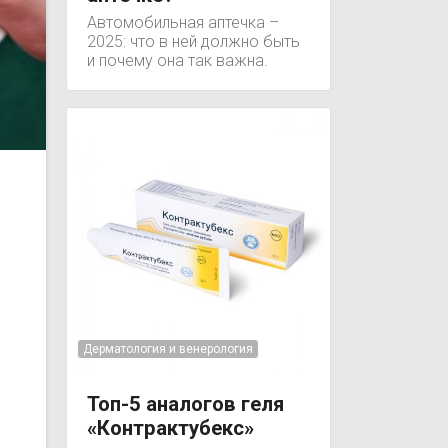
Автомобильная аптечка –
2025: что в ней должно быть
и почему она так важна.
Дерматология и венерология
Топ-5 аналогов геля
«Контрактубекс»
──────────
Starting at the line with "2025: что в ней должно быть", retype each line through the final one in the data above, unchanged and with nothing added.

__Response to the task__:
2025: что в ней должно быть
и почему она так важна.
Дерматология и венерология
Топ-5 аналогов геля
«Контрактубекс»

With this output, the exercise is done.